Work task: In duplicating the lines below, keep every word unchanged and drop the pictures.

Supplied information:
┏━━

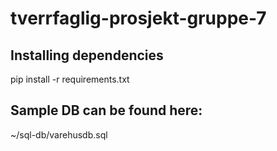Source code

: # tverrfaglig-prosjekt-gruppe-7

## Installing dependencies
pip install -r requirements.txt

## Sample DB can be found here:
~/sql-db/varehusdb.sql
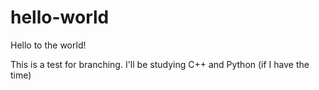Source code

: # hello-world
Hello to the world!

This is a test for branching. I'll be studying C++ and Python (if I have the time)
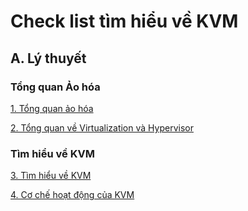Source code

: # Check list tìm hiểu về KVM

## A. Lý thuyết

### Tổng quan Ảo hóa

[1. Tổng quan ảo hóa](https://github.com/quanganh1996111/KVM/blob/main/documents/1-tong-quan-kvm/1-tong-quan-ao-hoa.md)

[2. Tổng quan về Virtualization và Hypervisor](https://github.com/quanganh1996111/KVM/blob/main/documents/1-tong-quan-kvm/2-virtualization-hypervisor.md)

### Tìm hiểu về KVM

[3. Tìm hiểu về KVM](https://github.com/quanganh1996111/KVM/blob/main/documents/1-tong-quan-kvm/3-tim-hieu-kvm.md)

[4. Cơ chế hoạt động của KVM](https://github.com/quanganh1996111/KVM/blob/main/documents/1-tong-quan-kvm/4-cach-hoat-dong-cua-kvm.md)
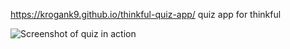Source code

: https://krogank9.github.io/thinkful-quiz-app/
quiz app for thinkful

![Screenshot of quiz in action](https://raw.githubusercontent.com/krogank9/thinkful-quiz-app/master/Screenshot.PNG)
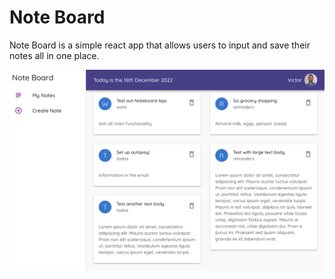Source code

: # Note Board

Note Board is a simple react app that allows users to input and save their notes all in one place.

![image](./img/appimg.png)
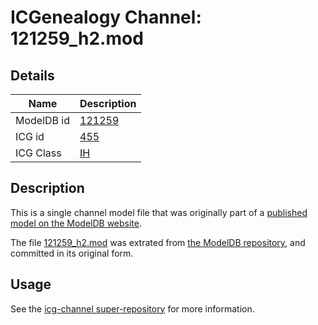 # ICGenealogy Channel: 121259\_h2.mod

## Details

Name | Description
---- | -----------
ModelDB id | [121259](http://senselab.med.yale.edu/ModelDB/ShowModel.cshtml?model=121259)
ICG id | [455](http://icg.neurotheory.ox.ac.uk/channels/4/455)
ICG Class | [IH](http://icg.neurotheory.ox.ac.uk/channels/4)

## Description

This is a single channel model file that was originally part of a [published model on the ModelDB website](http://senselab.med.yale.edu/mModelDB/ShowModel.cshtml?model=121259).

The file [121259\_h2.mod](121259_h2.mod) was extrated from [the ModelDB repository](http://senselab.med.yale.edu/ModelDB/ShowModel.cshtml?model=121259), and committed in its original form.

## Usage

See the [icg-channel super-repository](https://github.com/icgenealogy/icg-channels) for more information.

┗━━

Solution to the problem:
Source code

: # tverrfaglig-prosjekt-gruppe-7

## Installing dependencies
pip install -r requirements.txt

## Sample DB can be found here:
~/sql-db/varehusdb.sql
Source code

: # hello-world
Hello to the world!

This is a test for branching. I'll be studying C++ and Python (if I have the time)
Source code

: # Check list tìm hiểu về KVM

## A. Lý thuyết

### Tổng quan Ảo hóa

[1. Tổng quan ảo hóa](https://github.com/quanganh1996111/KVM/blob/main/documents/1-tong-quan-kvm/1-tong-quan-ao-hoa.md)

[2. Tổng quan về Virtualization và Hypervisor](https://github.com/quanganh1996111/KVM/blob/main/documents/1-tong-quan-kvm/2-virtualization-hypervisor.md)

### Tìm hiểu về KVM

[3. Tìm hiểu về KVM](https://github.com/quanganh1996111/KVM/blob/main/documents/1-tong-quan-kvm/3-tim-hieu-kvm.md)

[4. Cơ chế hoạt động của KVM](https://github.com/quanganh1996111/KVM/blob/main/documents/1-tong-quan-kvm/4-cach-hoat-dong-cua-kvm.md)
Source code

: https://krogank9.github.io/thinkful-quiz-app/
quiz app for thinkful

![Screenshot of quiz in action](https://raw.githubusercontent.com/krogank9/thinkful-quiz-app/master/Screenshot.PNG)
Source code

: # Note Board

Note Board is a simple react app that allows users to input and save their notes all in one place.

![image](./img/appimg.png)
 # ICGenealogy Channel: 121259\_h2.mod

## Details

Name | Description
---- | -----------
ModelDB id | [121259](http://senselab.med.yale.edu/ModelDB/ShowModel.cshtml?model=121259)
ICG id | [455](http://icg.neurotheory.ox.ac.uk/channels/4/455)
ICG Class | [IH](http://icg.neurotheory.ox.ac.uk/channels/4)

## Description

This is a single channel model file that was originally part of a [published model on the ModelDB website](http://senselab.med.yale.edu/mModelDB/ShowModel.cshtml?model=121259).

The file [121259\_h2.mod](121259_h2.mod) was extrated from [the ModelDB repository](http://senselab.med.yale.edu/ModelDB/ShowModel.cshtml?model=121259), and committed in its original form.

## Usage

See the [icg-channel super-repository](https://github.com/icgenealogy/icg-channels) for more information.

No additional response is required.